ASSIGNED TASK:
Pictures do not belong in the copy; retype the records below exactly.

RECORDS FOR THE TASK:
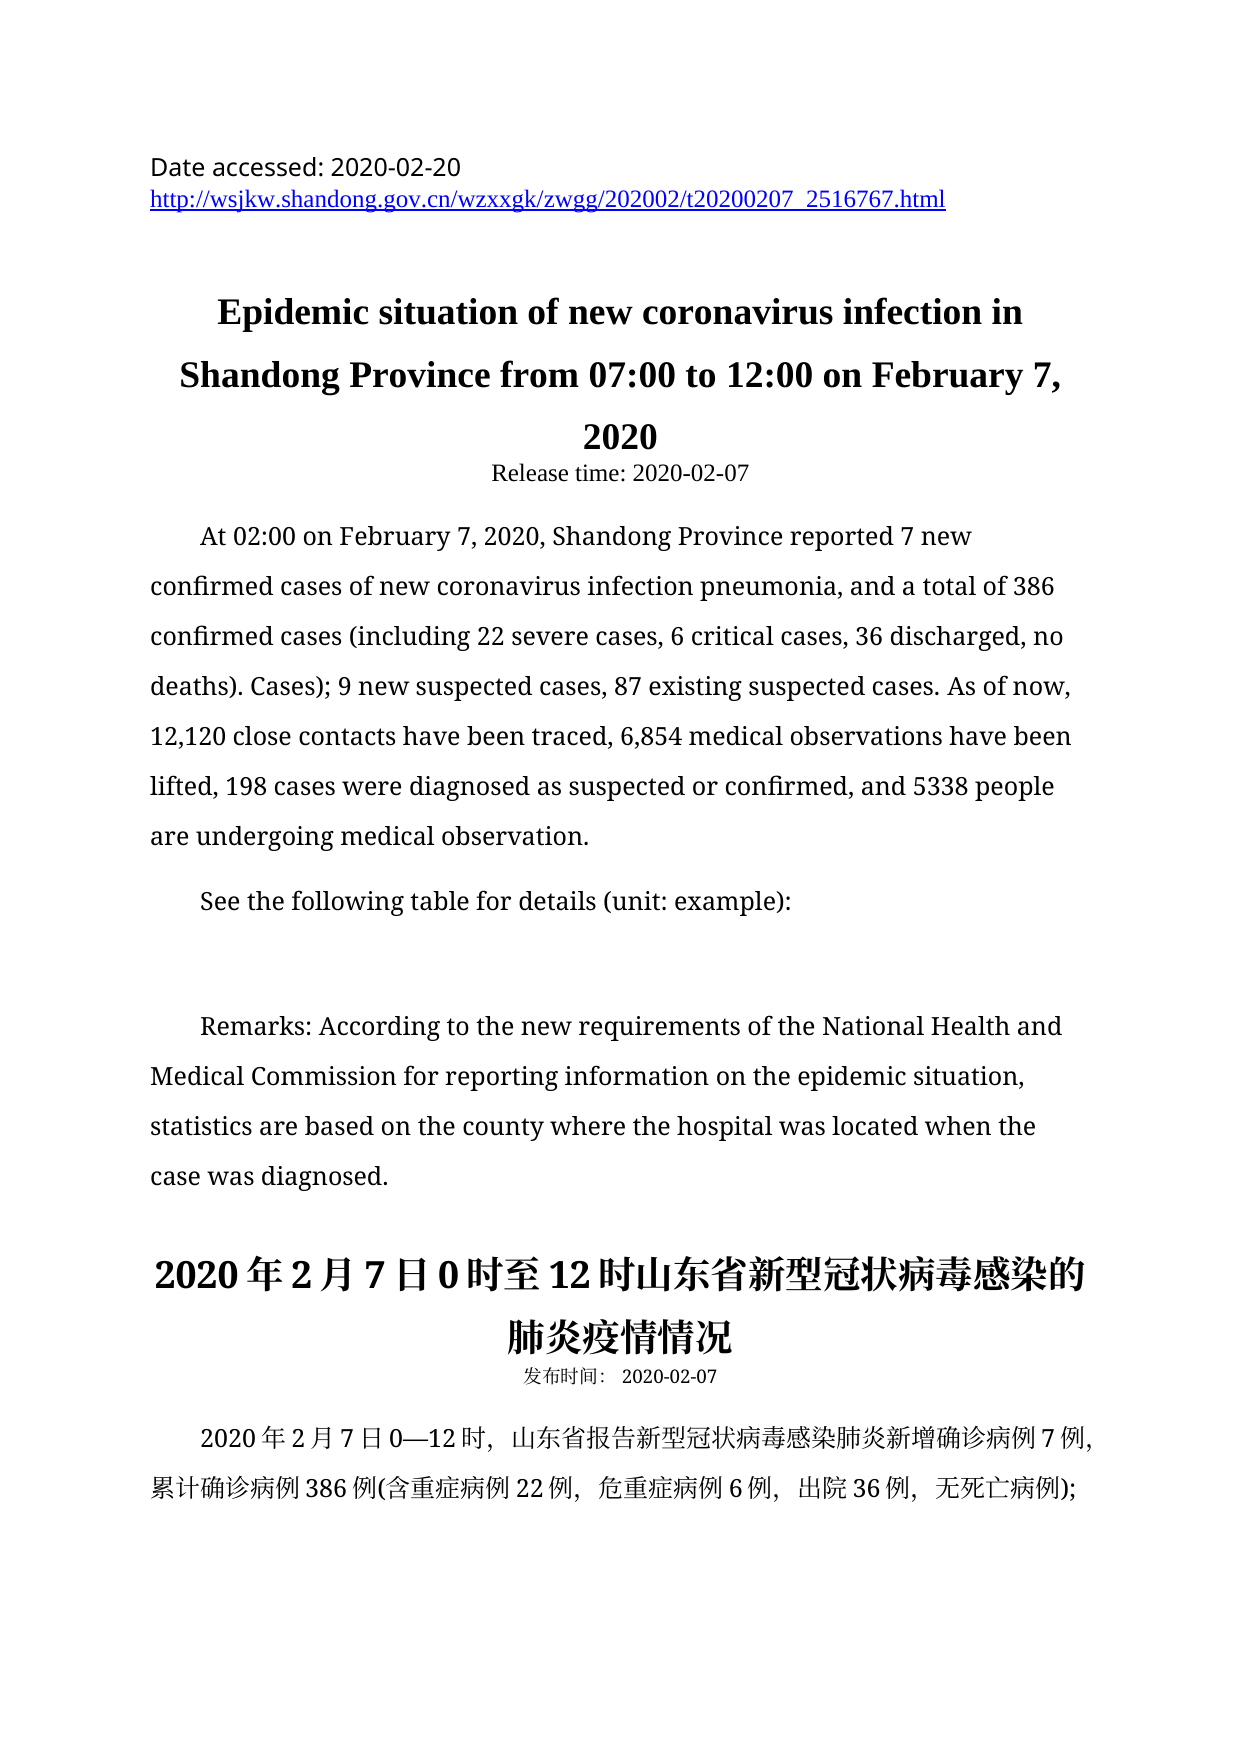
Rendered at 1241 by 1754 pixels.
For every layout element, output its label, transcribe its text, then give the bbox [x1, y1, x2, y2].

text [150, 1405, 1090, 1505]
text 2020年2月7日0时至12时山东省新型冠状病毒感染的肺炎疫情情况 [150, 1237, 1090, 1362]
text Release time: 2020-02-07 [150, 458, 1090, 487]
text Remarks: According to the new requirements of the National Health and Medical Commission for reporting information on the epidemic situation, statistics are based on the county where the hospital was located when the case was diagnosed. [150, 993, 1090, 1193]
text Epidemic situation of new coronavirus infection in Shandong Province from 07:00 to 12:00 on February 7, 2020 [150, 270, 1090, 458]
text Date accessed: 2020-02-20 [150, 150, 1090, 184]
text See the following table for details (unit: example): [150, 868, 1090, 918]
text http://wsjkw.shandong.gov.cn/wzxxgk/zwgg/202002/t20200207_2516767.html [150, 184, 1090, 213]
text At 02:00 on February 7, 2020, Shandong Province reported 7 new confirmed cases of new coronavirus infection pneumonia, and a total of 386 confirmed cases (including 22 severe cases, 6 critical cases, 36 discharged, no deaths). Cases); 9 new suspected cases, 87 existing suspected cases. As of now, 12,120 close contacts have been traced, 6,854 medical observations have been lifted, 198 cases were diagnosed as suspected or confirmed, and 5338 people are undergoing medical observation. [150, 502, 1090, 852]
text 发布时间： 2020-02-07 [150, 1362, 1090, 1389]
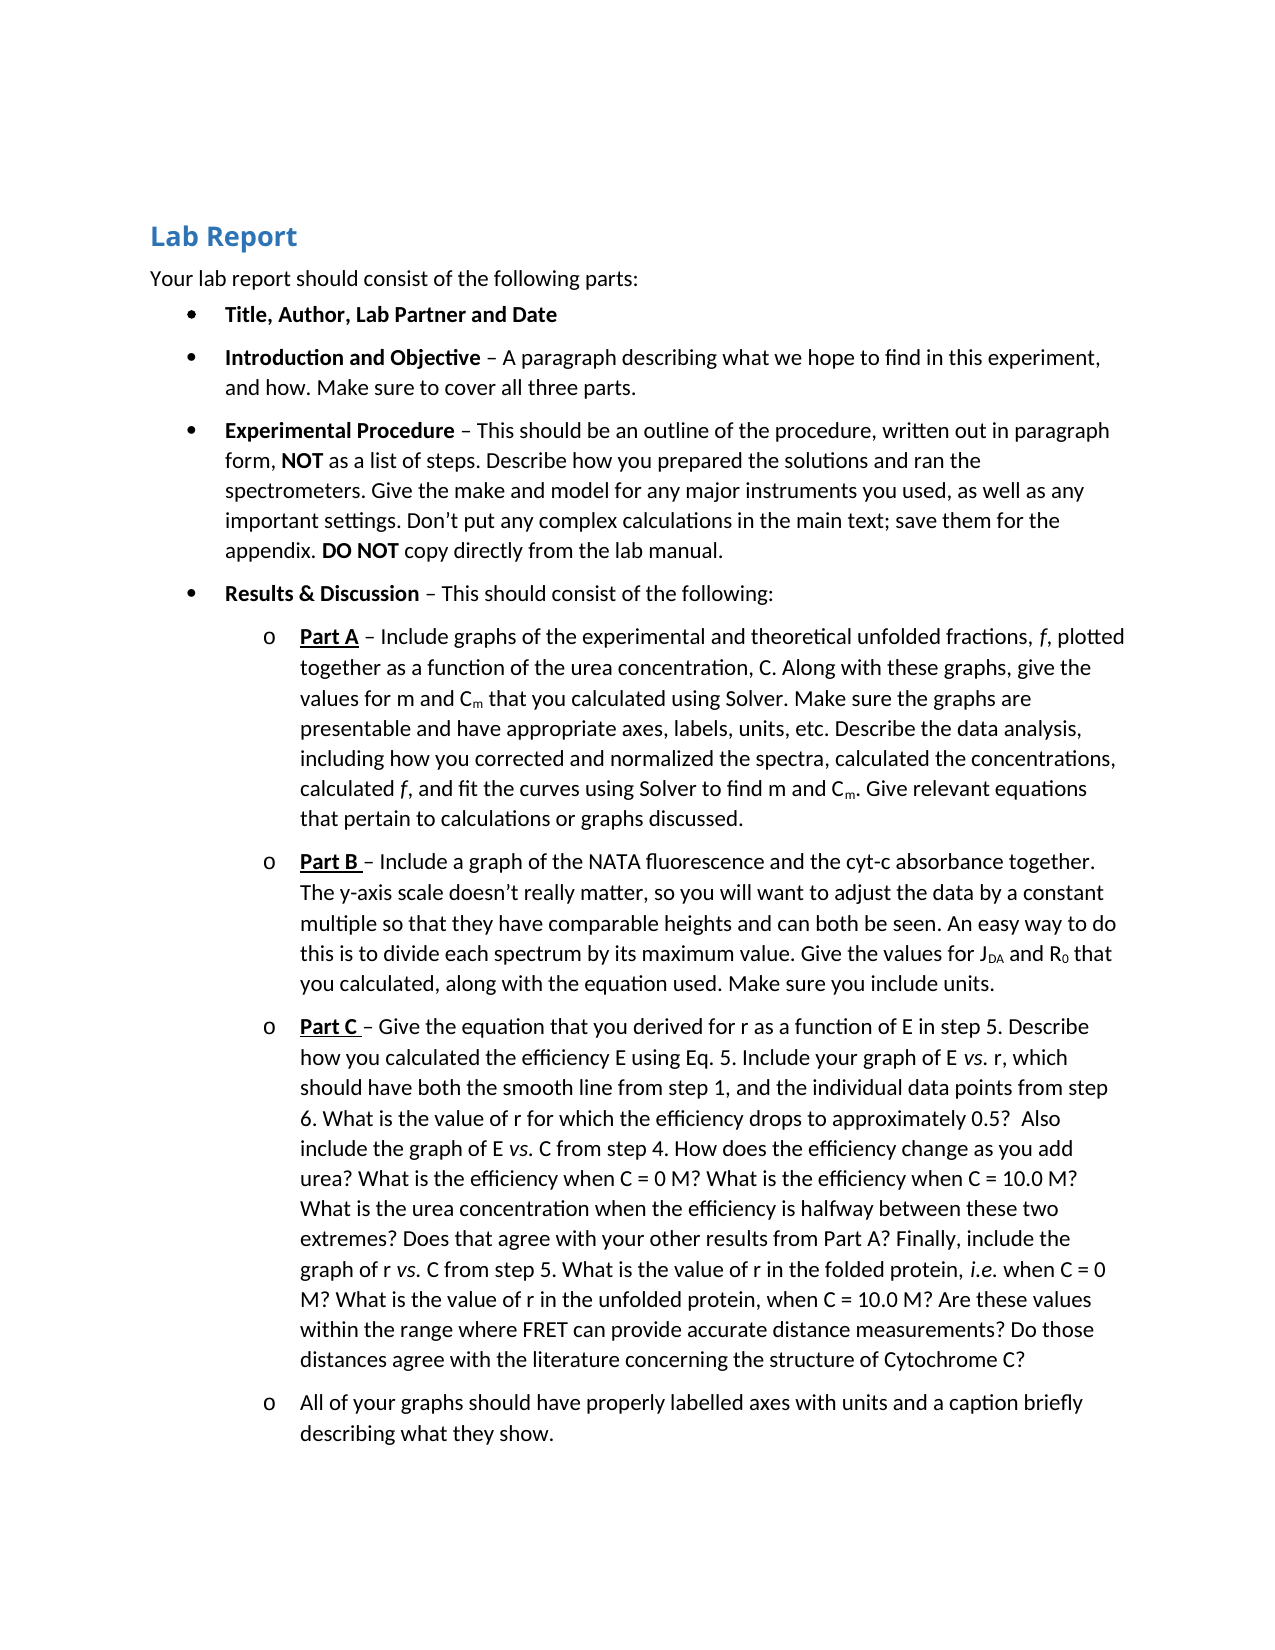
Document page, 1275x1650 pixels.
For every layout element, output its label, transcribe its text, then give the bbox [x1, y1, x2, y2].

FINAL ANSWER:
Rendered at 1241 by 1754 pixels.
For every layout element, output its label, transcribe its text, then give the bbox [x1, y1, x2, y2].

text [150, 1405, 1090, 1505]
text 2020年2月7日0时至12时山东省新型冠状病毒感染的肺炎疫情情况 [150, 1237, 1090, 1362]
text Release time: 2020-02-07 [150, 458, 1090, 487]
text Remarks: According to the new requirements of the National Health and Medical Commission for reporting information on the epidemic situation, statistics are based on the county where the hospital was located when the case was diagnosed. [150, 993, 1090, 1193]
text Epidemic situation of new coronavirus infection in Shandong Province from 07:00 to 12:00 on February 7, 2020 [150, 270, 1090, 458]
text Date accessed: 2020-02-20 [150, 150, 1090, 184]
text See the following table for details (unit: example): [150, 868, 1090, 918]
text http://wsjkw.shandong.gov.cn/wzxxgk/zwgg/202002/t20200207_2516767.html [150, 184, 1090, 213]
text At 02:00 on February 7, 2020, Shandong Province reported 7 new confirmed cases of new coronavirus infection pneumonia, and a total of 386 confirmed cases (including 22 severe cases, 6 critical cases, 36 discharged, no deaths). Cases); 9 new suspected cases, 87 existing suspected cases. As of now, 12,120 close contacts have been traced, 6,854 medical observations have been lifted, 198 cases were diagnosed as suspected or confirmed, and 5338 people are undergoing medical observation. [150, 502, 1090, 852]
text 发布时间： 2020-02-07 [150, 1362, 1090, 1389]
Document page, 1275x1650 pixels.
For every layout element, output its label, transcribe its text, then give the bbox [x1, y1, x2, y2].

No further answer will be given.